Lina spent her entire life trying to earn her father’s approval. No matter how much she excelled, no matter how kind she was, no matter how many times she swallowed her own needs to make space for his, it was never enough. And neither was she. Arlo Whitmore had one golden child—Michelle, the daughter he adored, the one who could do no wrong. And then there was Lina—the inconvenient one, the afterthought, the shadow trailing behind a sister who had always known how to play the game.
After years of being cast aside, Lina walked away. She built a life without them. She created success on her own terms, carved out a future where her worth wasn’t dictated by a father who never bothered to know her. But even from across the ocean, the ghosts of her past followed. Then, one phone call changed everything. Arlo was dead. And for the first time, Lina had to ask herself: Was she grieving a father she had lost? Or the idea of one she had never truly had?
This is a story about resilience. About learning to be good—not for them, not for anyone else—but for yourself. Good Without You is raw, real, and deeply personal. It’s for anyone who has ever chosen peace over people who refused to love them the way they deserved.
Excerpt From Good Without You By Britt Wolfe
There was a long stretch of silence where neither of them spoke.
Lina had imagined this moment a thousand times. What it would feel like. How it would land inside of her. If there would be a release, if there would be grief, if there would be anything beyond the dull weight of inevitability.
Instead, she only felt… distant.
There was a tinge of sadness. Not from him, but from the idea of him. Arlo had been old, and tired, and empty for as long as she had known him. He had lived his life in the shadow of his own imagined brilliance, convinced of his own superiority even as the world moved on without him. He had been given every opportunity, every chance, and had squandered them all.

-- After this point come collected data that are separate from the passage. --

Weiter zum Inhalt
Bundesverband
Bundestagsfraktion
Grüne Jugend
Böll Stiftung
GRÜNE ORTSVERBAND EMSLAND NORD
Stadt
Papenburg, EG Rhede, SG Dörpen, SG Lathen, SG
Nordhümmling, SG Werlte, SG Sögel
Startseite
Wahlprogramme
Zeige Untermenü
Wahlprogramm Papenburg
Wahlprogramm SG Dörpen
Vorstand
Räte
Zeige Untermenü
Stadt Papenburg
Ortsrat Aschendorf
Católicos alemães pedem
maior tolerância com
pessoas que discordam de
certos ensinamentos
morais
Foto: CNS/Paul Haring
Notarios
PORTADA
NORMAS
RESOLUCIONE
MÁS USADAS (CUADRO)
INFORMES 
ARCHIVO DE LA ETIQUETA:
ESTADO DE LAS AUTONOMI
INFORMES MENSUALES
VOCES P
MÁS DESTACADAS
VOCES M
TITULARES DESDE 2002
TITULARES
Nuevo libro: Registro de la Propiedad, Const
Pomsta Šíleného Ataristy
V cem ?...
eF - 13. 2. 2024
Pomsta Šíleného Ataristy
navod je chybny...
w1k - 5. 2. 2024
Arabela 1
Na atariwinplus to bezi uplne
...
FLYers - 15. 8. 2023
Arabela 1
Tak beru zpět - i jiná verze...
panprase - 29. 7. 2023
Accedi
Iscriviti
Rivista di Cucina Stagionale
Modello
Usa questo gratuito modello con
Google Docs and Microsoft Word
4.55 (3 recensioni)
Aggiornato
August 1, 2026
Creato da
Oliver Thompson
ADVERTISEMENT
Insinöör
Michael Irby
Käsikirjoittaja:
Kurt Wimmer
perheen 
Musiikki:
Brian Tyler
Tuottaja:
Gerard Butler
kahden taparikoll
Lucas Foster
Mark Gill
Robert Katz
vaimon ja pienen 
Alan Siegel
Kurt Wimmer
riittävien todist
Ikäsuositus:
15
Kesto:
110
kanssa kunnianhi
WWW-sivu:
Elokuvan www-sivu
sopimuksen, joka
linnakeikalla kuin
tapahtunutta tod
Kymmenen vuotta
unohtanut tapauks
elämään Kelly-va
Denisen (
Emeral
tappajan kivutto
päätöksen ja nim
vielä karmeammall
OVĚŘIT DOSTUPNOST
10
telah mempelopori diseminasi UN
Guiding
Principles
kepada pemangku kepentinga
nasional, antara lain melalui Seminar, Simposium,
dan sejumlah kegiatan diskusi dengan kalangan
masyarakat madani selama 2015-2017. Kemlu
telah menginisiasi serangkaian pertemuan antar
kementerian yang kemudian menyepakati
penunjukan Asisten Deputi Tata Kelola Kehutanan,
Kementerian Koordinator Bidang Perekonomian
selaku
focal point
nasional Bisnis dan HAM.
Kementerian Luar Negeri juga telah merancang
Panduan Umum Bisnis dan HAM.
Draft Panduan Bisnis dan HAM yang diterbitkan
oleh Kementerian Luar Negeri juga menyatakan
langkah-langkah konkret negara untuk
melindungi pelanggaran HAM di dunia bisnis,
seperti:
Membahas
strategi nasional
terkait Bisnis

And he had never, not once, been a father to her.
His death—the death of the man he truly was, not the man Lina had once wished he could be—did not feel like losing a father. It felt like the closing of a book she had never been a character in, the final sentence of a story she had spent her whole life trying to rewrite. He had been a stranger wearing the title of Dad, a ghost whose presence had been more absence than anything else.
And yet, his absence had still been a wound—one that had never quite healed, one that had ached in the desperate moments when she had let herself hope. Now, even the possibility of closure was gone. There would be no reckoning, no moment of clarity, no father standing in front of her with eyes finally open, seeing her for the first time.
There was just an ending. And a hollow kind of sadness for the man who had never been more than a mirage, slipping through her fingers every time she reached for him.
“I appreciate the call,” Lina said finally, her voice unreadable.
Katrina hesitated. “The funeral is on Saturday. Michelle’s already making a mess of things.”
Lina let out a breath, closing her eyes for a moment. “I won’t be there,” she said.
Another pause. A sharp exhale. “You sure?” Katrina’s voice became sharp, almost scornful. “He was your father, and he was a good man.”
“Yes.” Lina was sure. This was something she had put to bed a long time ago.